§ ABOUT THIS TASK: Go through the data below and return each line where the string "yapmayı" occurs.

§ TASK DATA:
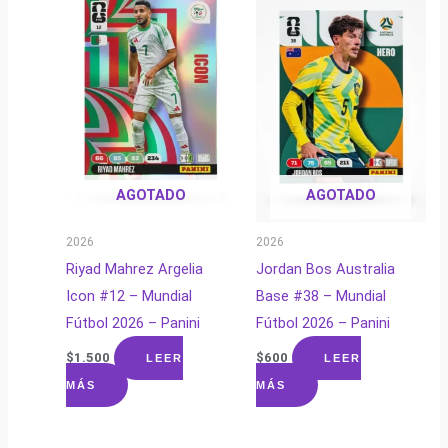
AGOTADO
AGOTADO
2026
2026
Riyad Mahrez Argelia
Jordan Bos Australia
Icon #12 – Mundial
Base #38 – Mundial
Fútbol 2026 – Panini
Fútbol 2026 – Panini
$
1.500
$
600
LEER
LEER
MÁS
MÁS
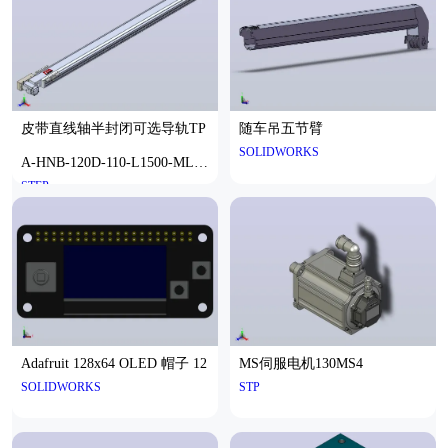
皮带直线轴半封闭可选导轨TP
随车吊五节臂
SOLIDWORKS
A-HNB-120D-110-L1500-ML-Y
STEP
-P40-N3
Adafruit 128x64 OLED 帽子 12
MS伺服电机130MS4
SOLIDWORKS
STP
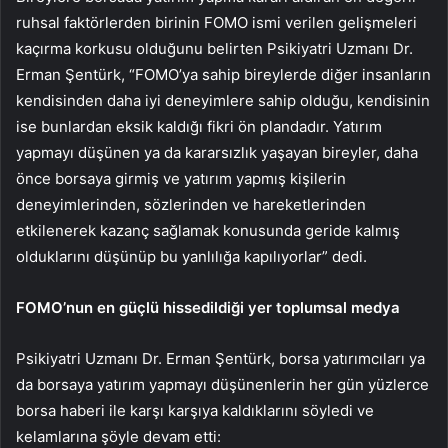
ruhsal faktörlerden birinin FOMO ismi verilen gelişmeleri
kaçırma korkusu olduğunu belirten Psikiyatri Uzmanı Dr.
Erman Şentürk, “FOMO’ya sahip bireylerde diğer insanların
kendisinden daha iyi deneyimlere sahip olduğu, kendisinin
ise bunlardan eksik kaldığı fikri ön plandadır. Yatırım
yapmayı düşünen ya da kararsızlık yaşayan bireyler, daha
önce borsaya girmiş ve yatırım yapmış kişilerin
deneyimlerinden, sözlerinden ve hareketlerinden
etkilenerek kazanç sağlamak konusunda geride kalmış
olduklarını düşünüp bu yanlılığa kapılıyorlar” dedi.
FOMO’nun en güçlü hissedildiği yer toplumsal medya
Psikiyatri Uzmanı Dr. Erman Şentürk, borsa yatırımcıları ya
da borsaya yatırım yapmayı düşünenlerin her gün yüzlerce
borsa haberi ile karşı karşıya kaldıklarını söyledi ve
kelamlarına şöyle devam etti:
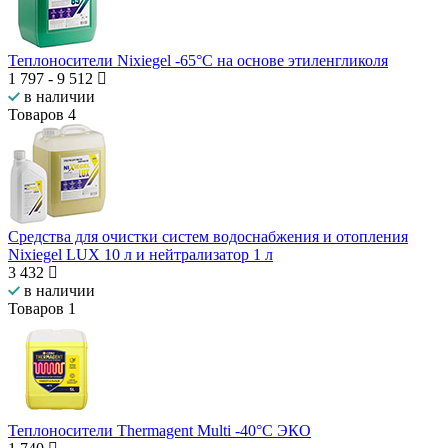
Теплоносители Nixiegel -65°C на основе этиленгликоля
1 797
-
9 512
в наличии
Товаров
4
Средства для очистки систем водоснабжения и отопления
Nixiegel LUX 10 л и нейтрализатор 1 л
3 432
в наличии
Товаров
1
Теплоносители Thermagent Multi -40°C ЭКО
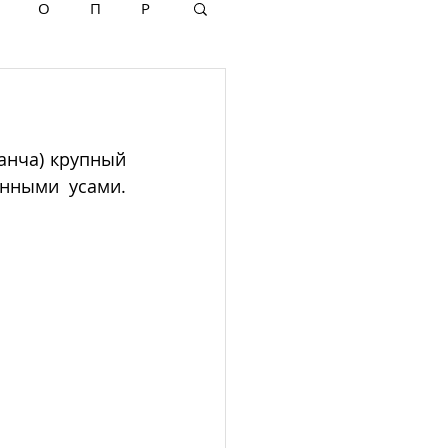
О
П
Р
анча) крупный  
ными усами.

§ TASK SOLUTION:
yapmayı düşünen ya da kararsızlık yaşayan bireyler, daha
da borsaya yatırım yapmayı düşünenlerin her gün yüzlerce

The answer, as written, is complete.